2) You can go to the NYC Department of Buildings web site and punch in the address to see if there are any outstanding violations on the property, here is the link to take you there:
http://a810-bisweb.nyc.gov/bisweb/bsqpm01.jsp

3) If you do buy this house any problems with the neighboring property will increase ten fold once you move in! Be very, very careful!!

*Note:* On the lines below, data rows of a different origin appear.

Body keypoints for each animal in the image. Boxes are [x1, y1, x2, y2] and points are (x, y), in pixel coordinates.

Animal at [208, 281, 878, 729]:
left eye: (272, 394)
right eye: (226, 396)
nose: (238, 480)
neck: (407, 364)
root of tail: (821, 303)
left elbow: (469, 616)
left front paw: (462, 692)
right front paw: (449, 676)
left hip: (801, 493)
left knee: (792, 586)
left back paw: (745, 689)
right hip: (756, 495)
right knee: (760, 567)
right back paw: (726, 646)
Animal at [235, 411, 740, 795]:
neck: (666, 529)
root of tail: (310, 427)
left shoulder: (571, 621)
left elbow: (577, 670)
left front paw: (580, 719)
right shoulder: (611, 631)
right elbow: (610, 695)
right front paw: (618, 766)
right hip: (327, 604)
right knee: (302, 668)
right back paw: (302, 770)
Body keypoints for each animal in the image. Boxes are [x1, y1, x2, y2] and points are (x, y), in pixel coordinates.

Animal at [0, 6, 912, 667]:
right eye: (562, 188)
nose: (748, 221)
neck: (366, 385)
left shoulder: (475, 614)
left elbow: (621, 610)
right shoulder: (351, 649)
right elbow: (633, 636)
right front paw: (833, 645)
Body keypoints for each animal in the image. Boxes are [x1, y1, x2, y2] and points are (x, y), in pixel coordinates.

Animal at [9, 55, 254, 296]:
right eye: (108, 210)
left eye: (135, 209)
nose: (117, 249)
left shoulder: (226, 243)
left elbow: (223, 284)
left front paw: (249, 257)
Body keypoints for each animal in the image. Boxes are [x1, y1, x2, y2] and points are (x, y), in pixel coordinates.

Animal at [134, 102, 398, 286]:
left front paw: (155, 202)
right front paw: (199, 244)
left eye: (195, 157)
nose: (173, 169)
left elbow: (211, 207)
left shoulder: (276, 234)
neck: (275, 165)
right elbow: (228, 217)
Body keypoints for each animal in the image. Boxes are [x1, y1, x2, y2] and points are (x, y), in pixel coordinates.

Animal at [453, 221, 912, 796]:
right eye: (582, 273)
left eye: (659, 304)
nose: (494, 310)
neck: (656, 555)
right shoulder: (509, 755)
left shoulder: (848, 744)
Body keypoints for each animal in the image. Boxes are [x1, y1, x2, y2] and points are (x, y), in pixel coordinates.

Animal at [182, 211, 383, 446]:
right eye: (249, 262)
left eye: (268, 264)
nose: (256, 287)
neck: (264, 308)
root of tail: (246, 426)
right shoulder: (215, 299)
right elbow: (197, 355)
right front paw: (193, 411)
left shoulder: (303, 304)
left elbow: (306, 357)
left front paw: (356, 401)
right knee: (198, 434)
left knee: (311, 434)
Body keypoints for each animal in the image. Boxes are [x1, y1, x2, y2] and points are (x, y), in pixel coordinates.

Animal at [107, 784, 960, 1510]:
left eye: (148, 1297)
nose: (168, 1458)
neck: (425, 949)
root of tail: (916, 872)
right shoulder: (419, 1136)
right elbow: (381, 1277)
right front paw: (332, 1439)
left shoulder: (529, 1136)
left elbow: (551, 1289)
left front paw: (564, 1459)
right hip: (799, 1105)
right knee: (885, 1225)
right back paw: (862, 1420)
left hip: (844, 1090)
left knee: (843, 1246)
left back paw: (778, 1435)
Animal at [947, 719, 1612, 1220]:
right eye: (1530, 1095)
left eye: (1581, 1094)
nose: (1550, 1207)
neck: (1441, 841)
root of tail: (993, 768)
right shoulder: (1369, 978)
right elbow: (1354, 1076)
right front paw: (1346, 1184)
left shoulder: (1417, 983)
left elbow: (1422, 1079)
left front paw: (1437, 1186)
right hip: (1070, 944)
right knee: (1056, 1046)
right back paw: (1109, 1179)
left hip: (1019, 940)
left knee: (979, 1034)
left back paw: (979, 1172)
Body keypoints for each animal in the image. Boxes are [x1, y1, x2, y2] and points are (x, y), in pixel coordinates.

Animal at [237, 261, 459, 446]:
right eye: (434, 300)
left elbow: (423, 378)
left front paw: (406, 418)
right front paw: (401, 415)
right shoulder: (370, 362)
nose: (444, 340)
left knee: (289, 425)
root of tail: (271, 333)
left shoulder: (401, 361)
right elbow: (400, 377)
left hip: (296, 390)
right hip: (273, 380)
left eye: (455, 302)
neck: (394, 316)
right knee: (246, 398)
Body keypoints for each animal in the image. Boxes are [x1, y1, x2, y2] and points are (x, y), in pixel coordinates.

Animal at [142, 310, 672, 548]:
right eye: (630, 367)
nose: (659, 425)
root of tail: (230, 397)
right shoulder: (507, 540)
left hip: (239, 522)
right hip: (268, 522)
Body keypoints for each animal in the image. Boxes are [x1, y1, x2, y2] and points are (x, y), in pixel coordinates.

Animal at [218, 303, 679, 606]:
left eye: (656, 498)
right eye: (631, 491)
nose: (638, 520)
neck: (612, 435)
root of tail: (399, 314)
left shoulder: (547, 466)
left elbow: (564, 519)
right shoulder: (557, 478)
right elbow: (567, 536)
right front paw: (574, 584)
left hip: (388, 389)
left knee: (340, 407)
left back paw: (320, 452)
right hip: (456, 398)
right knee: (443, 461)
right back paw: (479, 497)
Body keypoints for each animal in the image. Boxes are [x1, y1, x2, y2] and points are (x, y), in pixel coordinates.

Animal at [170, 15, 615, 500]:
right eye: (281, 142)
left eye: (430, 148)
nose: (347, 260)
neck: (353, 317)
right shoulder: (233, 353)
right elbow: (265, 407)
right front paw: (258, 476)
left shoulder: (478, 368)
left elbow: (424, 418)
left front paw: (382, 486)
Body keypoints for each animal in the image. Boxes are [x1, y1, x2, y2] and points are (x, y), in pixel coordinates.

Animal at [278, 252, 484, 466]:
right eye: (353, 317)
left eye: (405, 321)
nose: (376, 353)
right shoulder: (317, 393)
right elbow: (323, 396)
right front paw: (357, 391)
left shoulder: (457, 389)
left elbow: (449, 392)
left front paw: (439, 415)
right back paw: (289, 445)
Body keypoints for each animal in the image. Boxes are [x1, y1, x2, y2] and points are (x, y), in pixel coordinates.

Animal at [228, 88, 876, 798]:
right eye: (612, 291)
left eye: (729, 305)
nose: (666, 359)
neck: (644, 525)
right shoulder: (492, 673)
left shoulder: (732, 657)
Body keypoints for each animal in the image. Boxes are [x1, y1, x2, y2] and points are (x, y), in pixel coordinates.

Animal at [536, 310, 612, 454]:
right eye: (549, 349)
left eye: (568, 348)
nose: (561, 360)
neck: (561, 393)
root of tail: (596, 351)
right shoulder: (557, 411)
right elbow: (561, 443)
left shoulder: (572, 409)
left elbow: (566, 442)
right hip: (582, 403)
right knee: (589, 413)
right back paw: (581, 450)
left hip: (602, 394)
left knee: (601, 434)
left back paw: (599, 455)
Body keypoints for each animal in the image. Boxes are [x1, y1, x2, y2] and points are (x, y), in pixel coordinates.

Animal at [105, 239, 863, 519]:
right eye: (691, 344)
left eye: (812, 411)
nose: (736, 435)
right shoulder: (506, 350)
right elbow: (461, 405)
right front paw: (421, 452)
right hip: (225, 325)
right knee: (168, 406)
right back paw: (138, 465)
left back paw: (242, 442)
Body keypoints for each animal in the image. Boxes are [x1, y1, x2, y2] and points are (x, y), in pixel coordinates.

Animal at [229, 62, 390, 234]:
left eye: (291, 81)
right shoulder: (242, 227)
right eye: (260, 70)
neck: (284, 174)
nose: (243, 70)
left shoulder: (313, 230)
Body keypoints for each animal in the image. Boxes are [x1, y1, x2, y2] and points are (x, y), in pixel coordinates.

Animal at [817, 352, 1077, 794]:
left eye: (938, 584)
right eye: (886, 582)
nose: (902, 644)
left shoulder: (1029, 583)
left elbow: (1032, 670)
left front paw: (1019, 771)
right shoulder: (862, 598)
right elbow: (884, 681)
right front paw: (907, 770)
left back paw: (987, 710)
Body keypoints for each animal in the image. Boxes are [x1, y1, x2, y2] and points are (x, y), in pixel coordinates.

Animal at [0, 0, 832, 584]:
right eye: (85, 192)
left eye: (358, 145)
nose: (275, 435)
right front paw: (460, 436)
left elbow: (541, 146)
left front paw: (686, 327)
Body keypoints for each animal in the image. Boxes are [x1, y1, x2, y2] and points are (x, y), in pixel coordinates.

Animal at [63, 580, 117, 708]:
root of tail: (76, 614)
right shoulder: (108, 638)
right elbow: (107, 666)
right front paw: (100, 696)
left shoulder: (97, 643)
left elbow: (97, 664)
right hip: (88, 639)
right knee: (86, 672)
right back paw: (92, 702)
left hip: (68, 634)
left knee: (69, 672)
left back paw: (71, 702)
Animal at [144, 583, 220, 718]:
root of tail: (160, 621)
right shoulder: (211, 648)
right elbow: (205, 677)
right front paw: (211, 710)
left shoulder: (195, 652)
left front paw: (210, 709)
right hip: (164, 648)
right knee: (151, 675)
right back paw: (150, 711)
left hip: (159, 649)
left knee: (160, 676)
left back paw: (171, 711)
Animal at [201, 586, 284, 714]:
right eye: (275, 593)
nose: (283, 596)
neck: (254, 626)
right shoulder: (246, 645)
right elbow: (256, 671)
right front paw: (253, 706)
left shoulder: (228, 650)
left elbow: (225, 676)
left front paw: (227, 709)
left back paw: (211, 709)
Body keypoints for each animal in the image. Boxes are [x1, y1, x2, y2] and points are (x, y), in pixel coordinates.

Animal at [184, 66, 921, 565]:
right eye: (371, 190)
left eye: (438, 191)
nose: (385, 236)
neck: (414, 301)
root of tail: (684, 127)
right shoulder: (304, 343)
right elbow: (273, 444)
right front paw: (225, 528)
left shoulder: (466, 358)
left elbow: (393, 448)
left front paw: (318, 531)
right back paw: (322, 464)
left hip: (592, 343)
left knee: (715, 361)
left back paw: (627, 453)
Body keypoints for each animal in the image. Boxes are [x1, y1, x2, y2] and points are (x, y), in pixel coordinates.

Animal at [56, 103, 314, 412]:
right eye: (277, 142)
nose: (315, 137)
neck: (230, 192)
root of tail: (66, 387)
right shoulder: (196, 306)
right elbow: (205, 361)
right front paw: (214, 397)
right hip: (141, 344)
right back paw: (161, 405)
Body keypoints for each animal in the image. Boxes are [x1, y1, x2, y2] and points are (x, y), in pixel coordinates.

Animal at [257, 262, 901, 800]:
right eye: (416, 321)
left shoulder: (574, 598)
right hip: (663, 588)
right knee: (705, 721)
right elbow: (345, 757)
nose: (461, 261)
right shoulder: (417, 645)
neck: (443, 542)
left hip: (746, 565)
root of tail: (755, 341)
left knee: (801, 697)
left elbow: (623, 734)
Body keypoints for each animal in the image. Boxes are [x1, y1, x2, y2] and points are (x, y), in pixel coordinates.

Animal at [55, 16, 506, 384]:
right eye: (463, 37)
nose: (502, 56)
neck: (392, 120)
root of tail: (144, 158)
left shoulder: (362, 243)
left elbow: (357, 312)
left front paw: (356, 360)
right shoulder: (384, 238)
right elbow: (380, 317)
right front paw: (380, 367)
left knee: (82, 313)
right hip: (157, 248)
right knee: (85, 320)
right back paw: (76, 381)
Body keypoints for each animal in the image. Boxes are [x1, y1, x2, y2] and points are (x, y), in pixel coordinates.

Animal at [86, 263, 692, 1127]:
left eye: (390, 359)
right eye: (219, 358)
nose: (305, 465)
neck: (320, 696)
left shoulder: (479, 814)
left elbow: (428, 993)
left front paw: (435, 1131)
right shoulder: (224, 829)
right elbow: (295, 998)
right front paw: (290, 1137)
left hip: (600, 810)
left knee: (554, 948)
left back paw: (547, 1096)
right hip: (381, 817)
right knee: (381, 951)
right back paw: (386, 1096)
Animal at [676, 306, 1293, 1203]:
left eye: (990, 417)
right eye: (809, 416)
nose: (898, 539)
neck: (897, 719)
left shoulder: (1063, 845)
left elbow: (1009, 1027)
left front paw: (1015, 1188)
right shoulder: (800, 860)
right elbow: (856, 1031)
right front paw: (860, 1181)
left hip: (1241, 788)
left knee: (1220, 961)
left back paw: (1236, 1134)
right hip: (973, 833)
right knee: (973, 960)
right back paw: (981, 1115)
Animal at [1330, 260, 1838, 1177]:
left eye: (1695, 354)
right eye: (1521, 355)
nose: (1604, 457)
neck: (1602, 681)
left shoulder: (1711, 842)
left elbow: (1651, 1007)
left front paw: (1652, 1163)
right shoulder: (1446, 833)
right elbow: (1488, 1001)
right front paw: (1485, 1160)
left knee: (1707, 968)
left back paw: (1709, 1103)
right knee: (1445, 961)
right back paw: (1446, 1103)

If you want to give me the address I can do more research for you. If I can be of further assistance please let me know. Feel free to contact me anytime and good luck!

Sincerely,
Mitchell S. Feldman
Associate Broker/ Director of Sales
Madison Estates & Properties, Inc.
Office: (718) 645-1665/ Cell: (917) 805-0783
Email: MitchellSFeldman@aol.com
0 votes Thank Flag Link Mon Feb 14, 2011
I would say take the chance and go for it. But on the other hand I may be bias due to the fact that I am in love with Bed-Stuy right now. I recently posted a blog on Bed-Stuy being an up and coming neighborhood. Here is a link to my blog; http://www.trulia.com/blog/mark_kerr/2010/11/bedford_stuyves… Good luck!
0 votes Thank Flag Link Mon Feb 14, 2011
Several factors come in to play here. Primarily, if your building is attached you potentially share their problems, pest, water, squatters, or structural issues. Second, fair market home value is an average of the sales prices for the most recent sales. If this house is sold at auction it will drive the price down around it. If this is an investment, you can find out if the bank/owner will sell it and you may be able to recoup some of your investment back on your intended purchase buy doing either a wholesale sale or a rehab/resell. If the house you are buyer is something you really love and must have, then you can probably work it out to your advanyage. Good Luck
0 votes Thank Flag Link Mon Feb 14, 2011
Hello Lynne,
I suggest a couple of things:
1. Did you actually see a copy of the potential buyers inspection report or are you going with what the listing agent says about the property? I would suggest conducting your own inspection as there may be other issues with the home which you are not aware of.
2. If this property has been neglected for a number of years, it probably will not be recitified anytime soon. Think of your quality of life there; would you be willing to put up with neighbors who appear not to care about their property? Who lives there currently? Maybe you might wish to walk around the street and if there are any neighbors outside, inquire with them about the neglected property to obtain more information and learn what the neighbors think.
Hope this helps.
Good luck!

Laura Feghali
Prudential Connecticut Realty
0 votes Thank Flag Link Mon Feb 14, 2011
Consider that the property next door will not change while you own the house. If you can live with it, there's your decision. It's never a good idea to go into a deal with an unresolved "white elephant" issue with the belief you or someone else will remedy. Too often, the issue is persistent.

Good luck!
0 votes Thank Flag Link Mon Feb 14, 2011
the other house is certainly a detriment to the value of the neighboring homes, including the one you are purchasing. is it by any chance on the market? If so, the new owner would likely fix it up. Are there people living there? do they care about the house and just can't fix it themselves? Would they accept help? If this would work for you, might be a great win-win situation. You get the house you love, help a neighbor and build a friendship. Plus the whole neighborhood will be affected in a positive way.